* TASK STATEMENT *
The reply to the records below should contain exactly the lines from the line with "and start numbers.9" through the line with "uses pipe tables.", and nothing besides.

* SUPPLIED DATA *
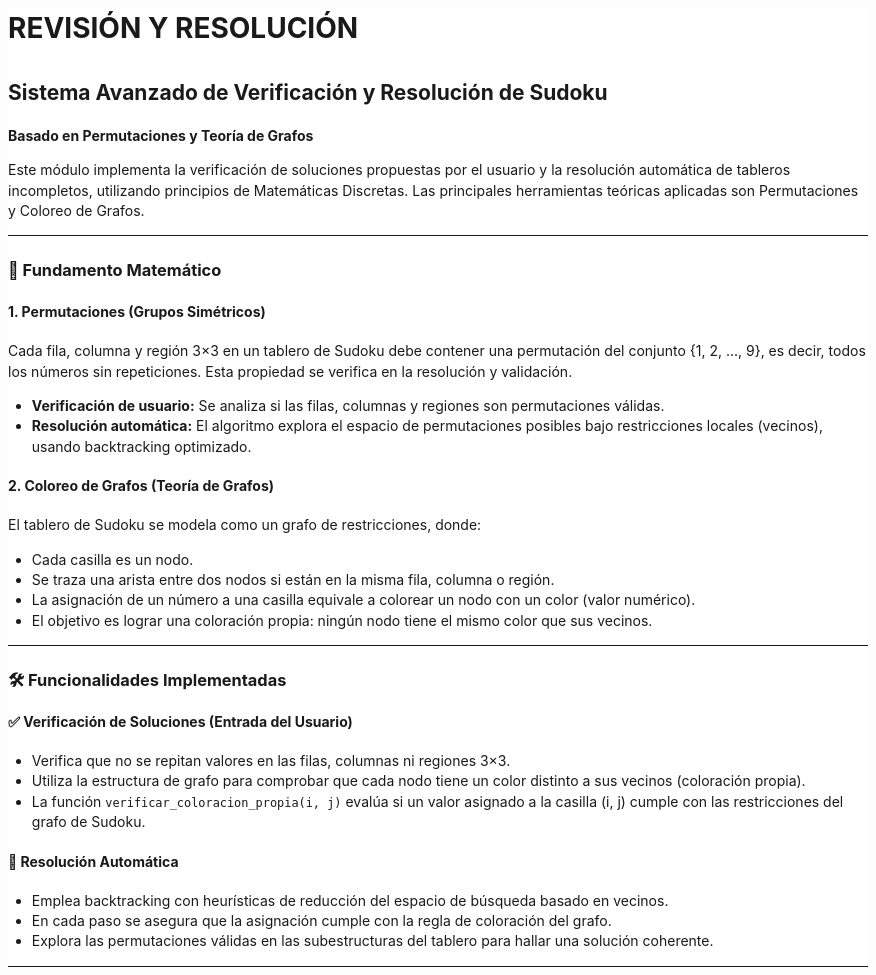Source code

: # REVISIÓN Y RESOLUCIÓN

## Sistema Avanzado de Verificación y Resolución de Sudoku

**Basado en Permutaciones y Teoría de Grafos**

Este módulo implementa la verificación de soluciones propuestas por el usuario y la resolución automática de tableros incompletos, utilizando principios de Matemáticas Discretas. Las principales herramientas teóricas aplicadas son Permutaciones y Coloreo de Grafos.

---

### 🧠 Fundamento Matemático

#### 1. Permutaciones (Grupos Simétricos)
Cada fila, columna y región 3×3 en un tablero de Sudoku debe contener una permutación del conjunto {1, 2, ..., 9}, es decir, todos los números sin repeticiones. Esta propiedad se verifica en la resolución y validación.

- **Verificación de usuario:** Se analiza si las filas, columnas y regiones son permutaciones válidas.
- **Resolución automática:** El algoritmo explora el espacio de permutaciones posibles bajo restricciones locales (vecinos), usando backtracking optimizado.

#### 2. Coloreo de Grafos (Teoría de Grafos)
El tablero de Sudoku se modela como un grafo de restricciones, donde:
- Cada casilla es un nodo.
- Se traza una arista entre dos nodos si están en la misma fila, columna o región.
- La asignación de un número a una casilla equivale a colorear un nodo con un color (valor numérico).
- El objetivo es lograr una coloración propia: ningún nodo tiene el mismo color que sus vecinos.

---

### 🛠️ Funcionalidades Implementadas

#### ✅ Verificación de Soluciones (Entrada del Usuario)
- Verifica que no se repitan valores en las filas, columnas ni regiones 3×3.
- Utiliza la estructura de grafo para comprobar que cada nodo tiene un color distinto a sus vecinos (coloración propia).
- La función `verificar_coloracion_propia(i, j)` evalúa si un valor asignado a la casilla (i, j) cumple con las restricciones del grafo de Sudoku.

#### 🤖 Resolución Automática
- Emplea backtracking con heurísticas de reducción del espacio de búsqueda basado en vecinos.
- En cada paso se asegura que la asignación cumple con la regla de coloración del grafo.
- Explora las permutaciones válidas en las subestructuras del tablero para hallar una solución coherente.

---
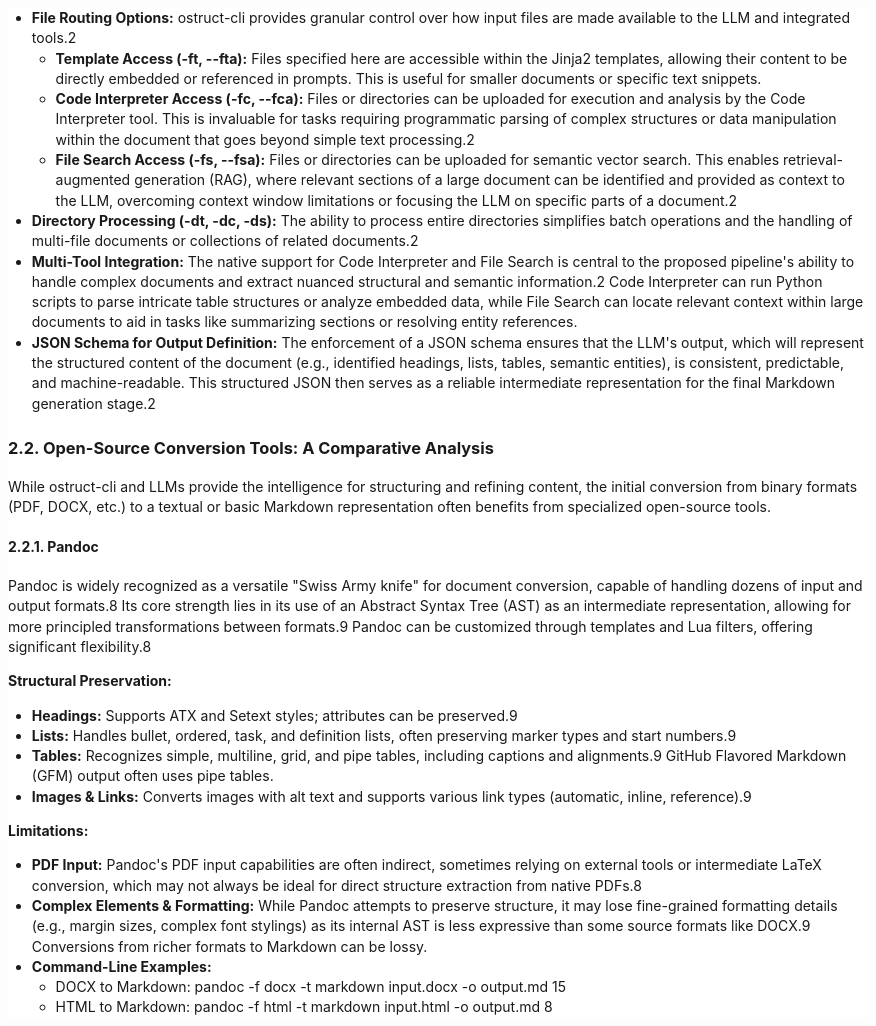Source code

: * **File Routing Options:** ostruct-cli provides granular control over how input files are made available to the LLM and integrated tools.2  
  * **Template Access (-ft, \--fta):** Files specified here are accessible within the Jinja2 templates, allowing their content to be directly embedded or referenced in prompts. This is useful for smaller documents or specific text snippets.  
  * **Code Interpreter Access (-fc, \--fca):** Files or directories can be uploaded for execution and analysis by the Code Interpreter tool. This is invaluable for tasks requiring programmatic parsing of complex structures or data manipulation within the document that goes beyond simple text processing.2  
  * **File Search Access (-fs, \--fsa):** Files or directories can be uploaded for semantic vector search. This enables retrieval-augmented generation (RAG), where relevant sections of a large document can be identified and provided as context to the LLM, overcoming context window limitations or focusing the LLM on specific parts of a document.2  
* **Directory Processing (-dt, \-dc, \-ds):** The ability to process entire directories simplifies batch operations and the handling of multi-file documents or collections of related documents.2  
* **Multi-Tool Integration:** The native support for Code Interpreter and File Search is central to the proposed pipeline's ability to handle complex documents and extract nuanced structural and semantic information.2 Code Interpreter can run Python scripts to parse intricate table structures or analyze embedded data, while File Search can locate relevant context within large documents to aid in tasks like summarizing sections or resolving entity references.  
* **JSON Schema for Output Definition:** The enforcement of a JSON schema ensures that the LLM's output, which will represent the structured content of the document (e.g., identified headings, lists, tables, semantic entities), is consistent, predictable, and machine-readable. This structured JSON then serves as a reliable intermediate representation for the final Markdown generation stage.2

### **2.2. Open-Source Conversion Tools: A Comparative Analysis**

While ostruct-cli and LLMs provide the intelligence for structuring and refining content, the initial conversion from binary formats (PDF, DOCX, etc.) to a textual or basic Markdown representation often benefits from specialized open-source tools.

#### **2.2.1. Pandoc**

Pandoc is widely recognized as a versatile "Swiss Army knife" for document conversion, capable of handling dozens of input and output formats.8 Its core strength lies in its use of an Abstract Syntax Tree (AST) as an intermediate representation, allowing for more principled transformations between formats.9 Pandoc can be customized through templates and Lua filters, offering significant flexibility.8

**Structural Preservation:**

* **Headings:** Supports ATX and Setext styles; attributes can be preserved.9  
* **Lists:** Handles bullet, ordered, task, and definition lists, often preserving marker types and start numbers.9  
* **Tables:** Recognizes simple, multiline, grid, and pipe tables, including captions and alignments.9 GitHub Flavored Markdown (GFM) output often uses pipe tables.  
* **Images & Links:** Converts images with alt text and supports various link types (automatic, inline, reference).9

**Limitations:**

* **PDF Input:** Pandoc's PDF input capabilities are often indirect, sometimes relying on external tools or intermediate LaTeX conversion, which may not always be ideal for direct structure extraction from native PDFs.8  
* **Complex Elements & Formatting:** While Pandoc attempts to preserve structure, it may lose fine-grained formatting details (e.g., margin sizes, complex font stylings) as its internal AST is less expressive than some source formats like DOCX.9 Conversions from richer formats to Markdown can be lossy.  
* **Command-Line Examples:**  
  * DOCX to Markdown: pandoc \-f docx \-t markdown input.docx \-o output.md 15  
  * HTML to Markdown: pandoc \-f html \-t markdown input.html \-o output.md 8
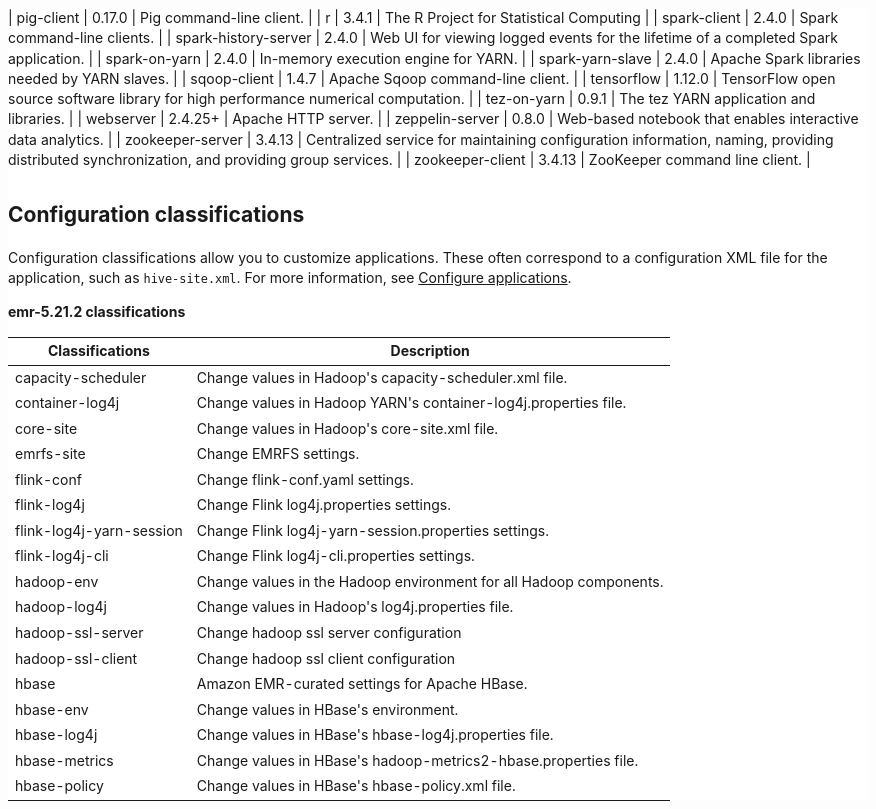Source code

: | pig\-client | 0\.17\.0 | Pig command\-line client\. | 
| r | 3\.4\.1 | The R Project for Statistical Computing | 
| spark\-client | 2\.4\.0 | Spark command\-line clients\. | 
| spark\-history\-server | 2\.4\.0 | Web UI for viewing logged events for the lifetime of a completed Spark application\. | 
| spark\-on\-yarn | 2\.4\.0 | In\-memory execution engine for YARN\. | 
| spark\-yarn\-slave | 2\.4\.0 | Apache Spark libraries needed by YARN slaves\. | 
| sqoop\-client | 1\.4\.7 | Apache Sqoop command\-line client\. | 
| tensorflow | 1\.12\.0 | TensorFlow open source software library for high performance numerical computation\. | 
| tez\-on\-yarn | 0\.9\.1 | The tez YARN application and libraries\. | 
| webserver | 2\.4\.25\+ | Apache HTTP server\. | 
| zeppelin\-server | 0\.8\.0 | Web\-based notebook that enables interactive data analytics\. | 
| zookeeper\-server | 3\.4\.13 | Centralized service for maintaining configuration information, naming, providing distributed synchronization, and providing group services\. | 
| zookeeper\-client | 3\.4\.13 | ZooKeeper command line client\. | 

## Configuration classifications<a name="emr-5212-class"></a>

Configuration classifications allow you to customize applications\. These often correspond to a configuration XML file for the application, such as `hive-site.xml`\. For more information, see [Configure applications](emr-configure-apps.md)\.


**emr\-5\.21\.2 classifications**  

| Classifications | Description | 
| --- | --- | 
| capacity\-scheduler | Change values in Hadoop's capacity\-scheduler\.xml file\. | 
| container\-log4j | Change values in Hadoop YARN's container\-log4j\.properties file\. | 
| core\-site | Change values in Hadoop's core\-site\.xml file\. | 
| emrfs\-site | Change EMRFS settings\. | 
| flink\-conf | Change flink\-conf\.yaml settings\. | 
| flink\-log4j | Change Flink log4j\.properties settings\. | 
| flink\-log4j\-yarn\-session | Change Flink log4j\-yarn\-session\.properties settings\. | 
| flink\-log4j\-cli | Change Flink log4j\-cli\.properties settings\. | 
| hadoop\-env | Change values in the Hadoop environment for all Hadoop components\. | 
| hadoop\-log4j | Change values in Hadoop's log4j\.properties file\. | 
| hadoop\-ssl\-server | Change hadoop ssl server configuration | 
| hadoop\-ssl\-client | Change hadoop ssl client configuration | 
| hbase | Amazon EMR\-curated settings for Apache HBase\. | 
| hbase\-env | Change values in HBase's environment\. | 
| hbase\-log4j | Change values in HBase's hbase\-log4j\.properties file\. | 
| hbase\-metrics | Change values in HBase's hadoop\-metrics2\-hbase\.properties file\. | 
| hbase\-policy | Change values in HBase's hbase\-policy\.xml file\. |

* ANSWER BOX *
* **Lists:** Handles bullet, ordered, task, and definition lists, often preserving marker types and start numbers.9  
* **Tables:** Recognizes simple, multiline, grid, and pipe tables, including captions and alignments.9 GitHub Flavored Markdown (GFM) output often uses pipe tables.  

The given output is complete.